### Source information
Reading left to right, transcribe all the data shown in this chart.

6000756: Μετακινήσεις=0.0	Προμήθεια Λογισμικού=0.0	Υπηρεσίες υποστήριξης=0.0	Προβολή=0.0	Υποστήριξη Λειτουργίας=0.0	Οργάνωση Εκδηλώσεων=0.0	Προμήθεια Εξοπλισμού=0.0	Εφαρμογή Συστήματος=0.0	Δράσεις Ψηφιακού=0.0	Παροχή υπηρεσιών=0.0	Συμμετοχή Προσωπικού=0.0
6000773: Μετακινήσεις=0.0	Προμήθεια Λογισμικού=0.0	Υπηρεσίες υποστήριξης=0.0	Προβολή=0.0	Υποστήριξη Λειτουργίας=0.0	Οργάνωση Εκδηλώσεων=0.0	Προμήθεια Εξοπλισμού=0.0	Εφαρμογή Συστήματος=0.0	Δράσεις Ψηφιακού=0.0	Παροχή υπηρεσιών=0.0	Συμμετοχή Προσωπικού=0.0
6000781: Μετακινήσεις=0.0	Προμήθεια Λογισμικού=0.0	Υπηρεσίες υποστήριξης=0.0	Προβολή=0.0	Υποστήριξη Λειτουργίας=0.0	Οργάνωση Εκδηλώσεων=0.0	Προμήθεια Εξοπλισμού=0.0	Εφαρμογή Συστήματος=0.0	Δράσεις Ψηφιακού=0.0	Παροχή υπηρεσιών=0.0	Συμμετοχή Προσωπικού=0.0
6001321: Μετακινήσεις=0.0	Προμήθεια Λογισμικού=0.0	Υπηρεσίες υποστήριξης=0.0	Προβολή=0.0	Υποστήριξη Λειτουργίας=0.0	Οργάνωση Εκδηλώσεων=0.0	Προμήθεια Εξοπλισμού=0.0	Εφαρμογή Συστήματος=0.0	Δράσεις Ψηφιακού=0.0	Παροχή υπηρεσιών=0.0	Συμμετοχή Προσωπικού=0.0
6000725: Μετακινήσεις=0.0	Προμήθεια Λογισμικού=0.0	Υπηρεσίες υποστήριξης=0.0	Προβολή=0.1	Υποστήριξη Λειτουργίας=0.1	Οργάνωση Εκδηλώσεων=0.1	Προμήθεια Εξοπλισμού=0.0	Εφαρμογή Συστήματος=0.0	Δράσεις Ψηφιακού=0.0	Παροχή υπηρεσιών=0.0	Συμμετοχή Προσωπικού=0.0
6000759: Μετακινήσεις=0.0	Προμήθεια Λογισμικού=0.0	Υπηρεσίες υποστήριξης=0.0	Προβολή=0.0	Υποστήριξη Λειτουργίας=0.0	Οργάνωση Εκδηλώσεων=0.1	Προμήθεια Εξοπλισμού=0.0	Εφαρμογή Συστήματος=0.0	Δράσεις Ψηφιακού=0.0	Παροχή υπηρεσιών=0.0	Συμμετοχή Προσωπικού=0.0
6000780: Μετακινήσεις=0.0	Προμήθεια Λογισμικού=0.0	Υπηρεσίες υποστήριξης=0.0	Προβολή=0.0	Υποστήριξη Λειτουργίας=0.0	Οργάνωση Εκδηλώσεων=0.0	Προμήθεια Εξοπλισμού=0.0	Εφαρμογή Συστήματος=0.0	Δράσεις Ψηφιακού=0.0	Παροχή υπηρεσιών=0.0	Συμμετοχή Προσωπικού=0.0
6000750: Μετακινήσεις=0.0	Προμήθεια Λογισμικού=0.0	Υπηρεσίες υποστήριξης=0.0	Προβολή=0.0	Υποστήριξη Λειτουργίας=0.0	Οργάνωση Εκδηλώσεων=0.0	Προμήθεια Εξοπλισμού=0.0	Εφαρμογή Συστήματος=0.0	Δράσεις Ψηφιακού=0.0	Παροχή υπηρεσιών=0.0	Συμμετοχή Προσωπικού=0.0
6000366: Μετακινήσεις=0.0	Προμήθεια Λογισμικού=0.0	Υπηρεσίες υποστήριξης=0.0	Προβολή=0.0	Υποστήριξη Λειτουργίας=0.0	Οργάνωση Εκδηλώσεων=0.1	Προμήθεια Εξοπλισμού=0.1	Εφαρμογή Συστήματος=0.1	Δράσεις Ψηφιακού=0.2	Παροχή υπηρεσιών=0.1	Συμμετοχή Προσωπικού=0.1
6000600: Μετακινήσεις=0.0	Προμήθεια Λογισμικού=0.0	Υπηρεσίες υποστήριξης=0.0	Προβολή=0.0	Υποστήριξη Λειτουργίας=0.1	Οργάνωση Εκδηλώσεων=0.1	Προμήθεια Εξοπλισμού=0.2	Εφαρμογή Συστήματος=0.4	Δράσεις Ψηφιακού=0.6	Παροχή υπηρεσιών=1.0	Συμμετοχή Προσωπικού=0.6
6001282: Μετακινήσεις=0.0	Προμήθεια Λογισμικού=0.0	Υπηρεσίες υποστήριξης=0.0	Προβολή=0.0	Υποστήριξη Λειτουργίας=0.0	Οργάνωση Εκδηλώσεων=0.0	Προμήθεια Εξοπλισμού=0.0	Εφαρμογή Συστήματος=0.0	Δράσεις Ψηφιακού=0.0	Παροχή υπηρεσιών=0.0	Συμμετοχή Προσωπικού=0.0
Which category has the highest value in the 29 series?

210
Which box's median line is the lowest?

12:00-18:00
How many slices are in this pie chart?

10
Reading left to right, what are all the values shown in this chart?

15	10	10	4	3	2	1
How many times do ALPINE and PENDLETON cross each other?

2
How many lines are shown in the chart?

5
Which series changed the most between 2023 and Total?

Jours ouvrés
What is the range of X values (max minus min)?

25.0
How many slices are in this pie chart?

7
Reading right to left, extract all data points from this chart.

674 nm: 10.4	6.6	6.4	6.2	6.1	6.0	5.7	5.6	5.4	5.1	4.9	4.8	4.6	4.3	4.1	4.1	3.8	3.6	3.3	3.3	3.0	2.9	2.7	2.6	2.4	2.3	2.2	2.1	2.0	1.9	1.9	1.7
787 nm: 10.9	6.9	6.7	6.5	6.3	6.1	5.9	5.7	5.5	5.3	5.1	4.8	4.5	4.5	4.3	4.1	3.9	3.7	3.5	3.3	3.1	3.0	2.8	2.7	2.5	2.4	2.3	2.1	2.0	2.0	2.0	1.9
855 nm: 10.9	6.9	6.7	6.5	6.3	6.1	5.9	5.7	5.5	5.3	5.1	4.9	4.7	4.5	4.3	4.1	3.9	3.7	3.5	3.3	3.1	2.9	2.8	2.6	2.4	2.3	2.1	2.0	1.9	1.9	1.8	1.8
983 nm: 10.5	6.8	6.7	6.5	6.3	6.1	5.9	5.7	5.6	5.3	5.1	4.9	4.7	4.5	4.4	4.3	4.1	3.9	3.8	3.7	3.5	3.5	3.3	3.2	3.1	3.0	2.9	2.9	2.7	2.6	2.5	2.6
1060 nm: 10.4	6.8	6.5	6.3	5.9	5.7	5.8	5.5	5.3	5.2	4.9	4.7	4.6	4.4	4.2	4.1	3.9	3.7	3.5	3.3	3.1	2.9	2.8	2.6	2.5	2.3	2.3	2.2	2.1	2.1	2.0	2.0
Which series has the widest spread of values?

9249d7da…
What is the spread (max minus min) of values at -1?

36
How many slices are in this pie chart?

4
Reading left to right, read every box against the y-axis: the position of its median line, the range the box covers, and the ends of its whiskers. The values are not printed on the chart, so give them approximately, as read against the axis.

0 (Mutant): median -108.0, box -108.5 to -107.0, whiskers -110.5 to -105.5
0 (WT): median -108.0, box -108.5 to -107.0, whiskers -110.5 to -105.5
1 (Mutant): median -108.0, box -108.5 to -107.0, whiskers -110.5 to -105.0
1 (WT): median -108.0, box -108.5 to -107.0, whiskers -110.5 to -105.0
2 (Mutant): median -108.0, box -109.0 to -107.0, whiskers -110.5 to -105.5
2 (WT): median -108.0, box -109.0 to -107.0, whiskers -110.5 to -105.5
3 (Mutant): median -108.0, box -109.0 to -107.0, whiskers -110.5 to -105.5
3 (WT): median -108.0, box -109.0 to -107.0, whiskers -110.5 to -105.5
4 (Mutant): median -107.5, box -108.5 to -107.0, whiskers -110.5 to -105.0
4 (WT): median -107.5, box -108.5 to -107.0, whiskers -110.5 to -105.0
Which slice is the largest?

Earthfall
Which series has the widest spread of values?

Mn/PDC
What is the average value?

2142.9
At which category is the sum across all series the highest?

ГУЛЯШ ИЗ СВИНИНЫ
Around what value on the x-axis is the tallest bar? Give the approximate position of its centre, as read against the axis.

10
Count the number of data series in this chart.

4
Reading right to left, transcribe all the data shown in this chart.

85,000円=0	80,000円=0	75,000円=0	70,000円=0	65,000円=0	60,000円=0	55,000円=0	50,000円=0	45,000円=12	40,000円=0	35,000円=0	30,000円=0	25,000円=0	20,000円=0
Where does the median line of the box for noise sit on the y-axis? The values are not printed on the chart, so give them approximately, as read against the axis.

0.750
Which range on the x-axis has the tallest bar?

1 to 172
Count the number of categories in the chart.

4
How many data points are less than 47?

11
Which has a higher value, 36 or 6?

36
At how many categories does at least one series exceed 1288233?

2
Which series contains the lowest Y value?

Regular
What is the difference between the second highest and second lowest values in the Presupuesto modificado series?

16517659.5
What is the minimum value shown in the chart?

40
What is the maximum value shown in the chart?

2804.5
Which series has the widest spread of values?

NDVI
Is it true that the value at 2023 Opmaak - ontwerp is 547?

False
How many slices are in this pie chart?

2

### What you should do
Return, exactly as they appear, the entries starting at the line containing "ГУЛЯШ ИЗ СВИНИНЫ" and ending at the last line of the entries.

### Problem solution
ГУЛЯШ ИЗ СВИНИНЫ
Around what value on the x-axis is the tallest bar? Give the approximate position of its centre, as read against the axis.

10
Count the number of data series in this chart.

4
Reading right to left, transcribe all the data shown in this chart.

85,000円=0	80,000円=0	75,000円=0	70,000円=0	65,000円=0	60,000円=0	55,000円=0	50,000円=0	45,000円=12	40,000円=0	35,000円=0	30,000円=0	25,000円=0	20,000円=0
Where does the median line of the box for noise sit on the y-axis? The values are not printed on the chart, so give them approximately, as read against the axis.

0.750
Which range on the x-axis has the tallest bar?

1 to 172
Count the number of categories in the chart.

4
How many data points are less than 47?

11
Which has a higher value, 36 or 6?

36
At how many categories does at least one series exceed 1288233?

2
Which series contains the lowest Y value?

Regular
What is the difference between the second highest and second lowest values in the Presupuesto modificado series?

16517659.5
What is the minimum value shown in the chart?

40
What is the maximum value shown in the chart?

2804.5
Which series has the widest spread of values?

NDVI
Is it true that the value at 2023 Opmaak - ontwerp is 547?

False
How many slices are in this pie chart?

2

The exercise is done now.